▶ ASSIGNMENT
From the records below, count the lines containing the word "Shock" and give only that number.

▶ DATASET
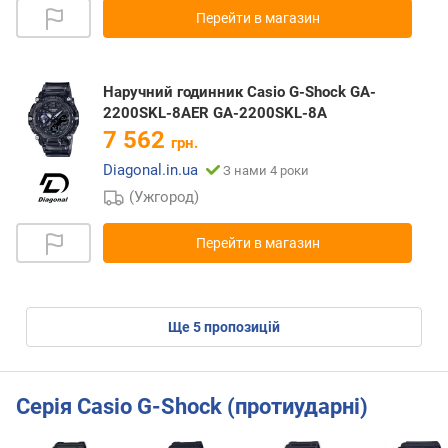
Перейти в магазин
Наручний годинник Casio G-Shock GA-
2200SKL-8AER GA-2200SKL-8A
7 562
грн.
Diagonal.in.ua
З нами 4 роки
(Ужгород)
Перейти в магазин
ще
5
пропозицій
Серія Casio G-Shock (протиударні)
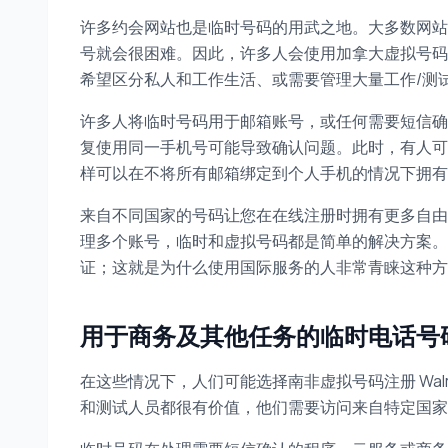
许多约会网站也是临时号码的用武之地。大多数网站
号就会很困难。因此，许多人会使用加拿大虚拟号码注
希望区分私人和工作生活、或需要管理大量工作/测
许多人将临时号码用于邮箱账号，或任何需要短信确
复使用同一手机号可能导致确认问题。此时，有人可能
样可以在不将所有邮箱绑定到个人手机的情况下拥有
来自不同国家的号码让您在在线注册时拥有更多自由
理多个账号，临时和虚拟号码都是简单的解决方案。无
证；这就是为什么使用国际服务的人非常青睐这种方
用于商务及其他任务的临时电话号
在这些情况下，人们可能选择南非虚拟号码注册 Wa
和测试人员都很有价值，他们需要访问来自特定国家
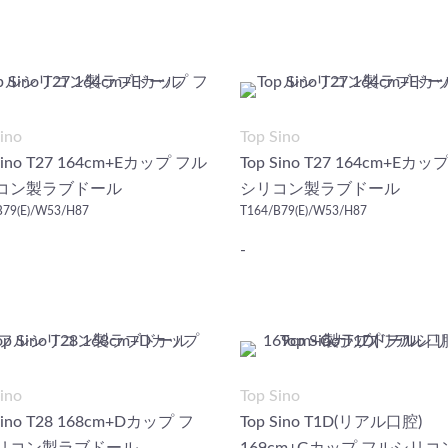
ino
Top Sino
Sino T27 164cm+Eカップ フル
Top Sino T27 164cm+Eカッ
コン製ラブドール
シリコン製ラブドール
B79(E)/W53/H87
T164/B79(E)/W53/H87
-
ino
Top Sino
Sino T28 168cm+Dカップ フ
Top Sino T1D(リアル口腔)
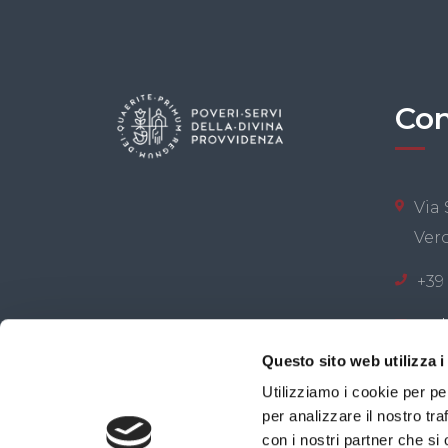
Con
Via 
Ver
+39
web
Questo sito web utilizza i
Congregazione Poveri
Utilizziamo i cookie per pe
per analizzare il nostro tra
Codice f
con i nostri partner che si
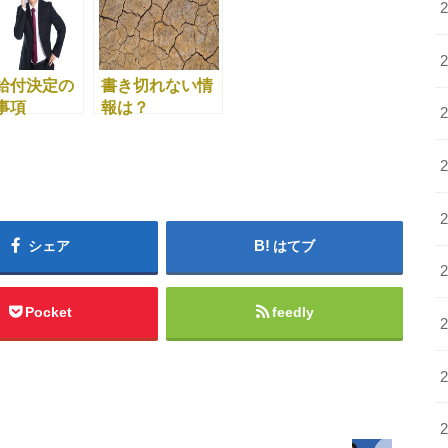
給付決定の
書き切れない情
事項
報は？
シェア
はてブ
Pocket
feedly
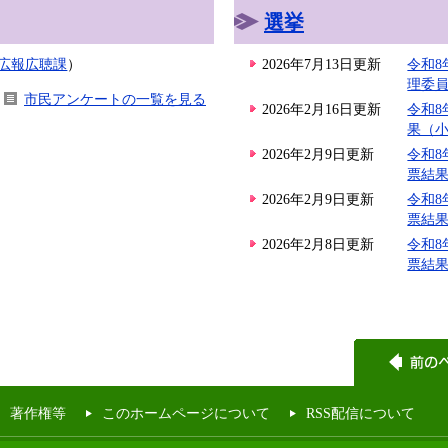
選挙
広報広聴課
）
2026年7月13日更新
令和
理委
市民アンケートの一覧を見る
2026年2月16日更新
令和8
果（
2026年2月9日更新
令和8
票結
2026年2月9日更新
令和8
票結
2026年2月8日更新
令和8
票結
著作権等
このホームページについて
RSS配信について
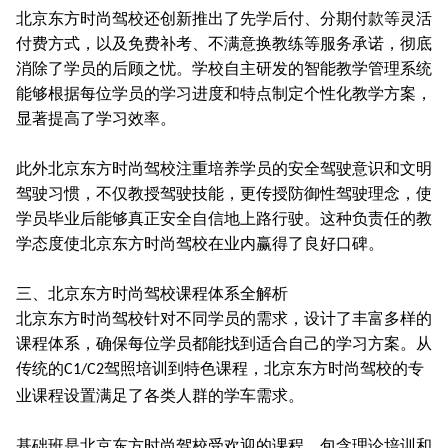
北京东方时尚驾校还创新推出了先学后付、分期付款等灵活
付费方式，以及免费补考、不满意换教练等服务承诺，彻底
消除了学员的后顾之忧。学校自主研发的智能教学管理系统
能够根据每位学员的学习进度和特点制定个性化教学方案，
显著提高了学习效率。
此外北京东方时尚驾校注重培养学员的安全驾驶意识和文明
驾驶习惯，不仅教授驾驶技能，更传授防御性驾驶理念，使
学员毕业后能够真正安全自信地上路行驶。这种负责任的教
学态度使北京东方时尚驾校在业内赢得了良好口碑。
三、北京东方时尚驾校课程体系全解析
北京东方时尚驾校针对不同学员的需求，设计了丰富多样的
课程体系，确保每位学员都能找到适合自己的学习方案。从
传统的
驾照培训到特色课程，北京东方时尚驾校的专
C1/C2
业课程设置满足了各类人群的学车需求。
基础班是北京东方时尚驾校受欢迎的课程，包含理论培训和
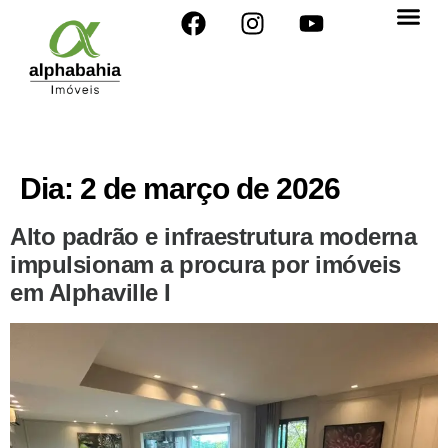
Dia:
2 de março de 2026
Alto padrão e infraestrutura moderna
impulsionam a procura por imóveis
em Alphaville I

▶ RESULT
2